Dessa forma, a combinação dos altos preços do carvão e as metas do governo central para reduzir as emissões de carbono aumentou a demanda do país pelo GNL.

"A pressão ambiental para a redução de emissões acaba se refletindo, em um primeiro momento, no gás natural. O gás tem uma importância como um combustível de transição. A queda no custo de implementação de outras energias renováveis ajudou, mas a participação delas ainda precisa aumentar muito nesses países que estão em transição", explica o especialista da FGV.

Segundo os especialistas, a alta do gás natural no mundo pressiona ainda mais a Petrobras. A empresa possui três grandes consumidores de gás: as suas próprias refinarias, as termelétricas, que passaram a ser mais acionadas com o episódio da crise hídrica, e as distribuidoras.

Para atender essa demanda, a empresa passou a importar mais GNL, que está mais caro no mercado.

Com a aprovação do Novo Marco do Gás no início do ano, a expectativa era que novos players entrassem nesse mercado a partir de 2022.

A entrada até deve ocorrer, aumentando a concorrência no setor. No entanto, a revisão dos termos pretendida pela Petrobras vai ofuscar possíveis vantagens que as distribuidoras teriam.

Uma das formas de diminuir os preços dos novos contratos com as distribuidoras seria aumentar o período de duração. No entanto, isso vai contra a tentativa de aumentar a concorrência.

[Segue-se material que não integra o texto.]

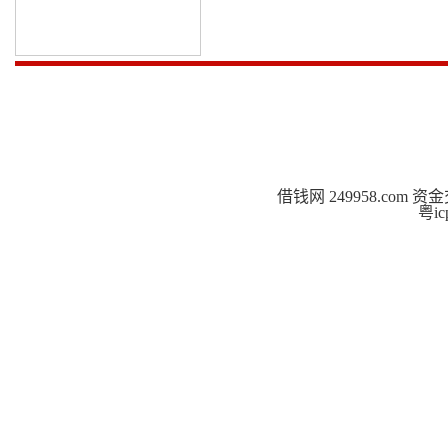
借钱网 249958.co
粤ic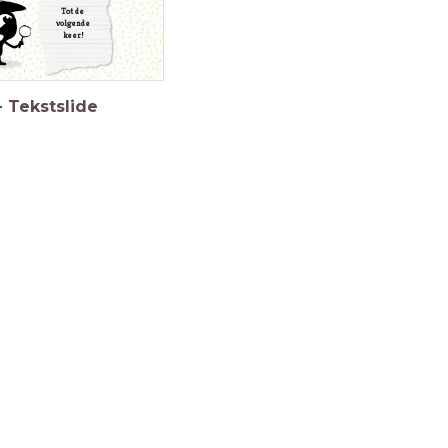
Tot de
volgende
keer!
-
Tekstslide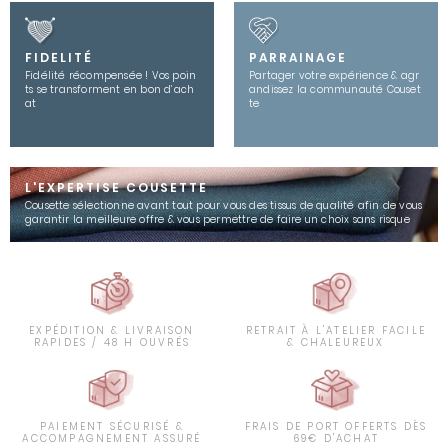
FIDELITÉ
PARRAINAGE
Fidélité récompensée ! Vos poin
Partager votre expérience & agr
ts se transforment en bon d’ach
andissez la communauté Couset
at
te
L'EXPERTISE COUSETTE
Cousette sélectionne avant tout pour vous des tissus de qualité afin de vous
garantir la meilleure offre & vous permettre de faire un choix sans risque
EXPÉDITION & LIVRAISON
RETRAIT À L'ATELIER FACILE
RAPIDES / 48 H OUVRÉS
& CHALEUREUX
PAIEMENT SÉCURISÉ &
FRAIS DE PORT OFFERTS DÈS
ACCOMPAGNEMENT ASSURÉ
69€ D'ACHAT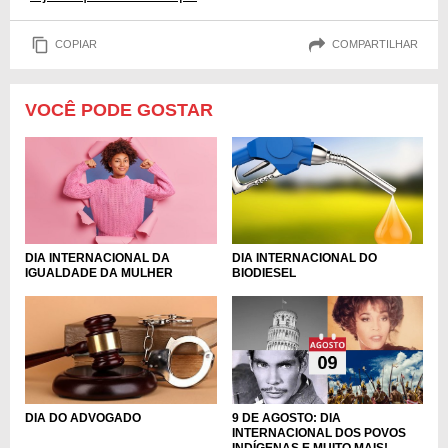
COPIAR
COMPARTILHAR
VOCÊ PODE GOSTAR
DIA INTERNACIONAL DA
DIA INTERNACIONAL DO
IGUALDADE DA MULHER
BIODIESEL
9 DE AGOSTO: DIA
DIA DO ADVOGADO
INTERNACIONAL DOS POVOS
INDÍGENAS E MUITO MAIS!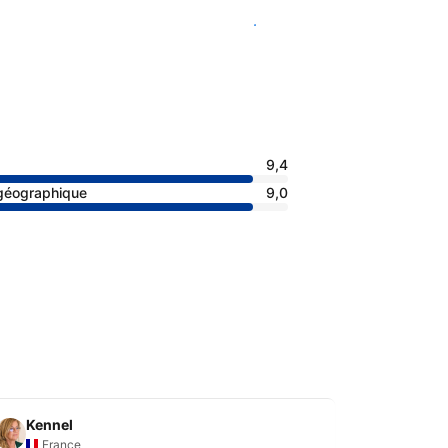
Voir les disponibilités
9,4
 géographique
9,0
Kennel
Jean
France
Fran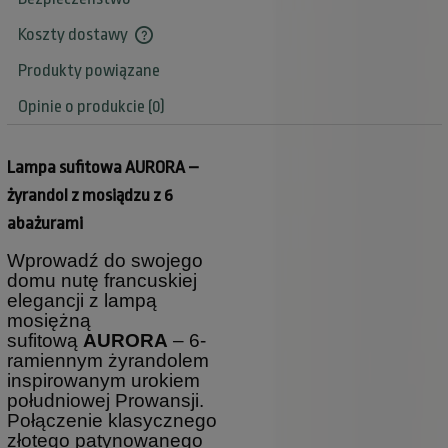
Koszty dostawy
Cena nie zawiera ewentualnych kosztów płatności
Produkty powiązane
Opinie o produkcie (0)
Lampa sufitowa AURORA –
żyrandol z mosiądzu z 6
abażurami
Wprowadź do swojego
domu nutę francuskiej
elegancji z lampą
mosiężną
sufitową
AURORA
– 6-
ramiennym żyrandolem
inspirowanym urokiem
południowej Prowansji.
Połączenie klasycznego
złotego patynowanego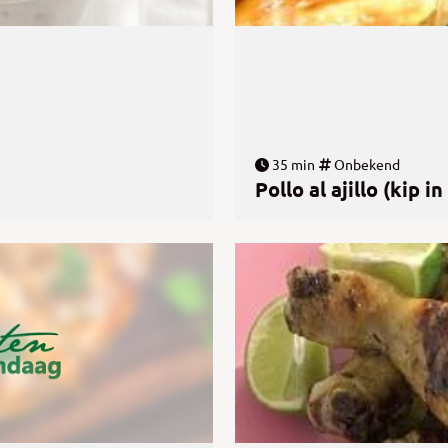
35 min
Onbekend
Pollo al ajillo (kip 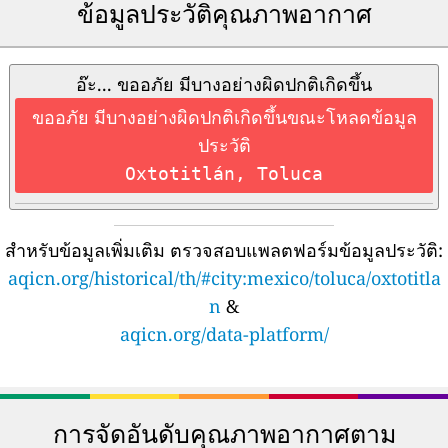
ข้อมูลประวัติคุณภาพอากาศ
อ๊ะ... ขออภัย มีบางอย่างผิดปกติเกิดขึ้น
ขออภัย มีบางอย่างผิดปกติเกิดขึ้นขณะโหลดข้อมูล
ประวัติ
Oxtotitlán, Toluca
สำหรับข้อมูลเพิ่มเติม ตรวจสอบแพลตฟอร์มข้อมูลประวัติ:
aqicn.org/historical/th/#city:mexico/toluca/oxtotitla
n
&
aqicn.org/data-platform/
การจัดอันดับคุณภาพอากาศตาม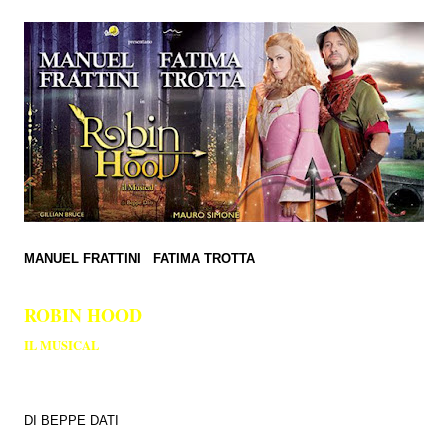
MANUEL FRATTINI FATIMA TROTTA
ROBIN HOOD
IL MUSICAL
DI BEPPE DATI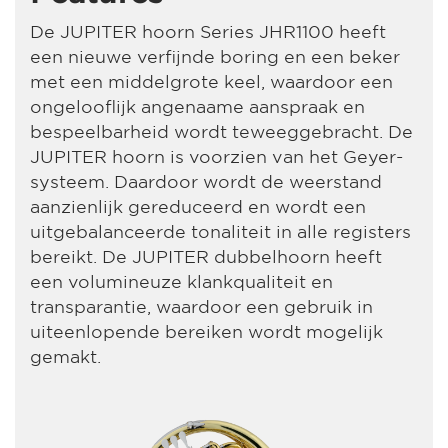
De JUPITER hoorn Series JHR1100 heeft
een nieuwe verfijnde boring en een beker
met een middelgrote keel, waardoor een
ongelooflijk angenaame aanspraak en
bespeelbarheid wordt teweeggebracht. De
JUPITER hoorn is voorzien van het Geyer-
systeem. Daardoor wordt de weerstand
aanzienlijk gereduceerd en wordt een
uitgebalanceerde tonaliteit in alle registers
bereikt. De JUPITER dubbelhoorn heeft
een volumineuze klankqualiteit en
transparantie, waardoor een gebruik in
uiteenlopende bereiken wordt mogelijk
gemakt.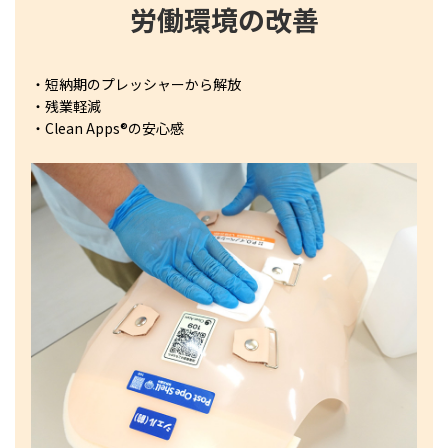
労働環境の改善
・短納期のプレッシャーから解放
・残業軽減
・Clean Apps®の安心感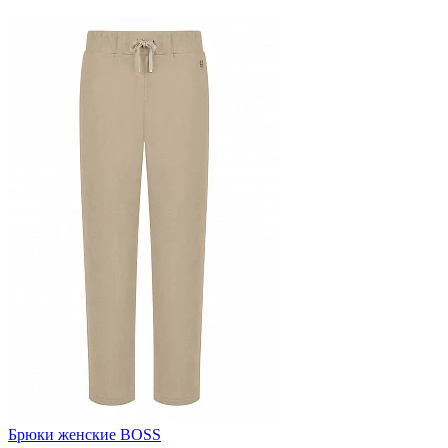
Брюки женские BOSS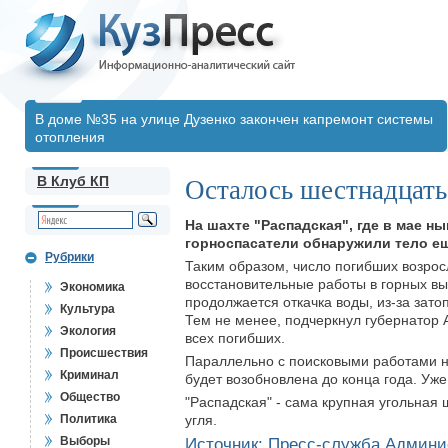
В доме №35 на улице Дузенко закончен капремонт системы
отопления
В Клуб КП
Осталось шестнадцать
На шахте "Распадская", где в мае н
горноспасатели обнаружили тело ещ
Рубрики
Таким образом, число погибших возросл
восстановительные работы в горных вы
Экономика
продолжается откачка воды, из-за зат
Культура
Тем не менее, подчеркнул губернатор А
Экология
всех погибших.
Происшествия
Параллельно с поисковыми работами на
Криминал
будет возобновлена до конца года. Уже
Общество
"Распадская" - сама крупная угольная
Политика
угля.
Выборы
Источник:
Пресс-служба Админи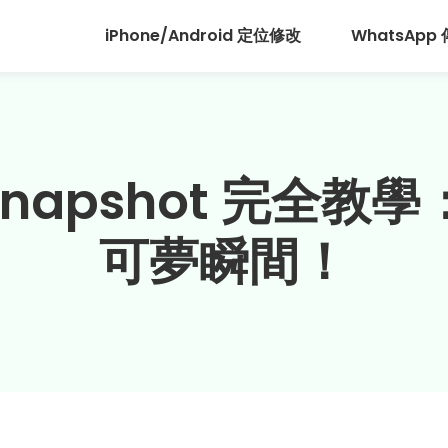
iPhone/Android 定位修改
WhatsApp
O Snapshot 完全
可夢瞬間！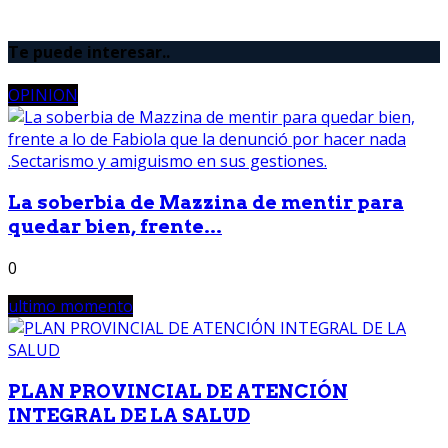
Te puede interesar..
OPINION
La soberbia de Mazzina de mentir para
quedar bien, frente...
0
ultimo momento
PLAN PROVINCIAL DE ATENCIÓN
INTEGRAL DE LA SALUD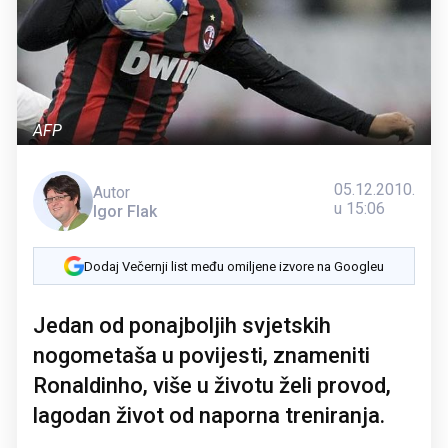
AFP
05.12.2010.
Autor
u 15:06
Igor Flak
Dodaj Večernji list među omiljene izvore na Googleu
Jedan od ponajboljih svjetskih
nogometaša u povijesti, znameniti
Ronaldinho, više u životu želi provod,
lagodan život od naporna treniranja.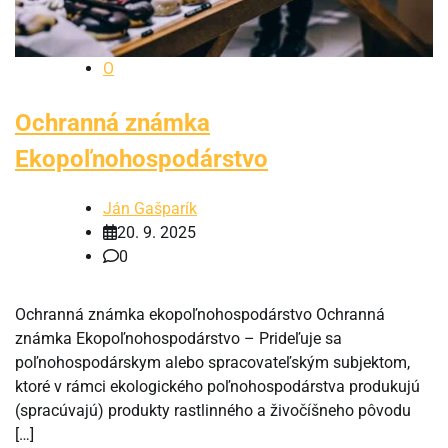
O
Ochranná známka
Ekopoľnohospodárstvo
Ján Gašparík
20. 9. 2025
0
Ochranná známka ekopoľnohospodárstvo Ochranná
známka Ekopoľnohospodárstvo – Prideľuje sa
poľnohospodárskym alebo spracovateľským subjektom,
ktoré v rámci ekologického poľnohospodárstva produkujú
(spracúvajú) produkty rastlinného a živočíšneho pôvodu
[…]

"Um dos pilares dessa história era a Petrobras deixar de ser monopolista e você criar um mercado de concorrência. Mas com a crise hídrica, a Petrobras está tendo que vender mais gás para as térmicas do que ela imaginava e o mercado não térmico que é o das distribuidoras de gás também está crescendo", disse Pires.

Pires ressalta que 70% do mercado de gás brasileiro estará sem contratos a partir de 1º de janeiro de 2023 e que os outros fornecedores não têm ainda a capacidade de abastecer todas as distribuidoras que estão ficando sem contrato. No final a conta deve chegar ao consumidor.

"Na minha conta, esses novos fornecedores podem atender de 12% a 15% desse mercado não termelétrico. No final do dia, quem vai pagar por esse aumento é o consumidor", diz Pires.

Lisbona ainda ressalta o fato de como o gás ganhou importância no mercado brasileiro, mesmo o país tendo uma matriz energética mais limpa se comparada a outros.

"Temos uma matriz elétrica com um legado hidrelétrico e, hoje, temos contratado muito gás natural. Vai ter um legado de contratação de gás para a próxima década. Estamos aumentando a participação de gás na matriz, mas saindo de uma base renovável. No geral, os países que estão indo para o gás estão saindo de uma matriz de carbono intensiva", explica Lisbona.

Para os analistas, a tendência é que os preços continuem pressionados.

"É possível que a gente continue com os preços pressionados nesse inverno e isso coloca pressão para o Brasil que está importando GNL para as termelétricas", diz Lisbona".